Терская коловерть. Книга третья. | страница 47
— Ты действительно привез важный хабар, — сказал он и пожал свояку вялую ладонь. — Спасибо, Бето. А теперь скачи домой и передай Данелу, пусть выставит охрану к дому Хестановых и не спускает с него глаз. Будем брать его на рассвете. Ну, скачи, ма халар, и пусть у твоего коня грива превратится в крылья.
— Сделаю, как ты сказал, — приложил ладонь к груди Бето.
У Микала тяжело на душе. Там, за окном, звенит гармоника, и хлопают ружейные выстрелы, а тут сиди в одиночестве, словно зверь в клетке, и представляй себе, как какой–нибудь Умар Тапсиев носится на носках вокруг какой–нибудь Зарины Цаликовой в водовороте стремительной лезгинки под выкрики стонущей от восторга толпы. Млау, конечно, тоже там, на пустыре возле бабки Бабаевой. А может быть, она сидит у себя в хадзаре и вот так же глядит в окно на центральный колодец? Муж и свекор на кувде, она — одна. Что, если незаметно проскользнуть задворками к сакле Баскаевых?
Микал закурил, в волнении заходил по комнате, топча чувяками на полу лунное пятно.

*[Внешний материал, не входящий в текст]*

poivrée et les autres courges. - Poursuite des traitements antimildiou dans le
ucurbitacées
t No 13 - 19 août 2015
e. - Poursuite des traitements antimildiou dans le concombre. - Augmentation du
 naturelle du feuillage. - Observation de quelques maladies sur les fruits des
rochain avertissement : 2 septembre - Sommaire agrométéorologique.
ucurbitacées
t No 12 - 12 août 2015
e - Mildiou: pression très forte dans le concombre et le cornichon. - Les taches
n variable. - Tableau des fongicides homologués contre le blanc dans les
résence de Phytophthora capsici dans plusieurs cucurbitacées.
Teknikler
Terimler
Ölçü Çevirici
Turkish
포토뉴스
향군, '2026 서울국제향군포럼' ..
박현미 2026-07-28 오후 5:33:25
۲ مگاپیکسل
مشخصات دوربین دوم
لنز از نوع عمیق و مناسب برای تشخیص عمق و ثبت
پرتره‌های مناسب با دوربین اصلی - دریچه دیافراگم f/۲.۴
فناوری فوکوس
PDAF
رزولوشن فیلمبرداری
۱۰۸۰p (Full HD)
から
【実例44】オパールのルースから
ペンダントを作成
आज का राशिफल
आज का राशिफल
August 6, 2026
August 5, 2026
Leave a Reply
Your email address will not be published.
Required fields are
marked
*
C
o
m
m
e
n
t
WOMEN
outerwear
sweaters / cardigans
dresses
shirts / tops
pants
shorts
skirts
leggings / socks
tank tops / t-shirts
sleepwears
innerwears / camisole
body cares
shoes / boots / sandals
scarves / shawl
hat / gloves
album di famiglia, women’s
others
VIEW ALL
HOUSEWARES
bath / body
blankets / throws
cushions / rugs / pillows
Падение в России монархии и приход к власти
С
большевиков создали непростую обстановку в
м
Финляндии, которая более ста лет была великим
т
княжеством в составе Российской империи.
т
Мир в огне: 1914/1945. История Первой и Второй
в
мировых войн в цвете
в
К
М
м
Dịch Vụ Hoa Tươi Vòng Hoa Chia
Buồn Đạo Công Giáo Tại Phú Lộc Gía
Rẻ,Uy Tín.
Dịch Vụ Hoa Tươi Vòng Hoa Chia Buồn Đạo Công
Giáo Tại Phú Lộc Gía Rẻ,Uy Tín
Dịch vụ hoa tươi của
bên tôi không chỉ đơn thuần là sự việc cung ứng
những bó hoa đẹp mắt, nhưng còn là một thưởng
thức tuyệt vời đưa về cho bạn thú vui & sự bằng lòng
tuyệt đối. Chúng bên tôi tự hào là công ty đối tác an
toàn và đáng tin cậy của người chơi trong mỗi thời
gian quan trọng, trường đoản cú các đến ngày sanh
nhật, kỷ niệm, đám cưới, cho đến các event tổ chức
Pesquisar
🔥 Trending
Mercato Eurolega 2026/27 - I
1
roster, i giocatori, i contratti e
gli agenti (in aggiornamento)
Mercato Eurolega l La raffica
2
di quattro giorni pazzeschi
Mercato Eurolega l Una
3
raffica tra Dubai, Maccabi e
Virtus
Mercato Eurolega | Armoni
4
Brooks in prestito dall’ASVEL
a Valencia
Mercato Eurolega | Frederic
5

— Может быть, тебе принести холодной говядины, ма хур? — приоткрыла дверь мать.
— Нет, мама, не надо.
Дверь осторожно захлопнулась.
Дальше так продолжаться не может. Сидеть в собственном доме наподобие узника — разве для такой жизни он стремился сюда? Завтра же он уедет из хутора и заберет с собой Млау. Она хоть и плачет от предстоящей разлуки со своими близкими, по согласна ехать с ним куда угодно.
Микал остановился посреди комнаты, затянулся махорочным дымом. А что если… взять да и выйти завтра утром из дома. Пройтись по хутору, посидеть со стариками на нихасе. А потом запрячь в плуг быков да отправиться в поле, как когда–то в юности. Нет, нельзя. Арестуют и в тюрьму посадят.
За окном промелькнула тень, и тотчас задрожало стекло под ударами чьих–то пальцев, а в глубине двора зашелся на привязи хриплым лаем пес.
— Кто там? — раздался в сенях голос матери.
— Открой, Срафин, это я, Мишурат, — ответила тень. — Очень важную новость принесла я в этот дом, да не ржавеет в нем вечно очажная цепь.
Скрипнула дверь, старуха вошла в дом, отдуваясь, плюхнулась на нары.
— Совсем старая стала, — пожаловалась она. — Правду говорят: «Если арба уже не возит дров, она сама идет на дрова». Что я вам скажу, мои зернышки. Давче пришел ко мне Бето Баскаев, спросил, не Микала ли он видел в окне Хестановых?
— Ма хадзар! — испугалась Срафин. — Ну и ты?
— Дура я, что ли, — покривилась Мишурат. — Так я ему и сказала… «Померещилось, — говорю ему, — спьяну». А он усмехается так ехидно: «А тебе, нана, тоже померещилось?»